[PROBLEM DETAILS]
Take the data that follows and retype it word for word.

------ GIVEN INFORMATION ------

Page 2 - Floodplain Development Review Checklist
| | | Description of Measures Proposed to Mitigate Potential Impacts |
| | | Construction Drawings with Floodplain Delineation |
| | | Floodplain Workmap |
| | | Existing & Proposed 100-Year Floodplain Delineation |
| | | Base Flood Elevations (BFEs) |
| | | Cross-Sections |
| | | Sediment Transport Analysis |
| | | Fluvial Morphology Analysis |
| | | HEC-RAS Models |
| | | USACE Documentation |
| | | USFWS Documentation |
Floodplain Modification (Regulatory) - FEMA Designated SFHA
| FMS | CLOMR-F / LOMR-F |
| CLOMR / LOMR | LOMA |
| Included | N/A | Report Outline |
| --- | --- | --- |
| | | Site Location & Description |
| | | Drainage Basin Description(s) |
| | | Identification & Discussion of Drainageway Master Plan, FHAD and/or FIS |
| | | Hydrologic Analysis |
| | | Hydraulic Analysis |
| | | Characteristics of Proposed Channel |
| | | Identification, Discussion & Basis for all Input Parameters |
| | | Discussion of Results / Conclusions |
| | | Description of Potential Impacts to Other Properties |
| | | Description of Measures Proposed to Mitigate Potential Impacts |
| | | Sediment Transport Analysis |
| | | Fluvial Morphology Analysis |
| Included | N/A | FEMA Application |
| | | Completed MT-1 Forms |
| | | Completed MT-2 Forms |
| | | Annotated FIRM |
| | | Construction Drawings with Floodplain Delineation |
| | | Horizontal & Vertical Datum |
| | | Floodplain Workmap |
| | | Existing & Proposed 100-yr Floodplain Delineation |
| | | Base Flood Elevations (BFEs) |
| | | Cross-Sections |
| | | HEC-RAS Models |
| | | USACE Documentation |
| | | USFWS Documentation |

------

[SOLUTION TO THE EXERCISE]
Page 2 - Floodplain Development Review Checklist
| | | Description of Measures Proposed to Mitigate Potential Impacts |
| | | Construction Drawings with Floodplain Delineation |
| | | Floodplain Workmap |
| | | Existing & Proposed 100-Year Floodplain Delineation |
| | | Base Flood Elevations (BFEs) |
| | | Cross-Sections |
| | | Sediment Transport Analysis |
| | | Fluvial Morphology Analysis |
| | | HEC-RAS Models |
| | | USACE Documentation |
| | | USFWS Documentation |
Floodplain Modification (Regulatory) - FEMA Designated SFHA
| FMS | CLOMR-F / LOMR-F |
| CLOMR / LOMR | LOMA |
| Included | N/A | Report Outline |
| --- | --- | --- |
| | | Site Location & Description |
| | | Drainage Basin Description(s) |
| | | Identification & Discussion of Drainageway Master Plan, FHAD and/or FIS |
| | | Hydrologic Analysis |
| | | Hydraulic Analysis |
| | | Characteristics of Proposed Channel |
| | | Identification, Discussion & Basis for all Input Parameters |
| | | Discussion of Results / Conclusions |
| | | Description of Potential Impacts to Other Properties |
| | | Description of Measures Proposed to Mitigate Potential Impacts |
| | | Sediment Transport Analysis |
| | | Fluvial Morphology Analysis |
| Included | N/A | FEMA Application |
| | | Completed MT-1 Forms |
| | | Completed MT-2 Forms |
| | | Annotated FIRM |
| | | Construction Drawings with Floodplain Delineation |
| | | Horizontal & Vertical Datum |
| | | Floodplain Workmap |
| | | Existing & Proposed 100-yr Floodplain Delineation |
| | | Base Flood Elevations (BFEs) |
| | | Cross-Sections |
| | | HEC-RAS Models |
| | | USACE Documentation |
| | | USFWS Documentation |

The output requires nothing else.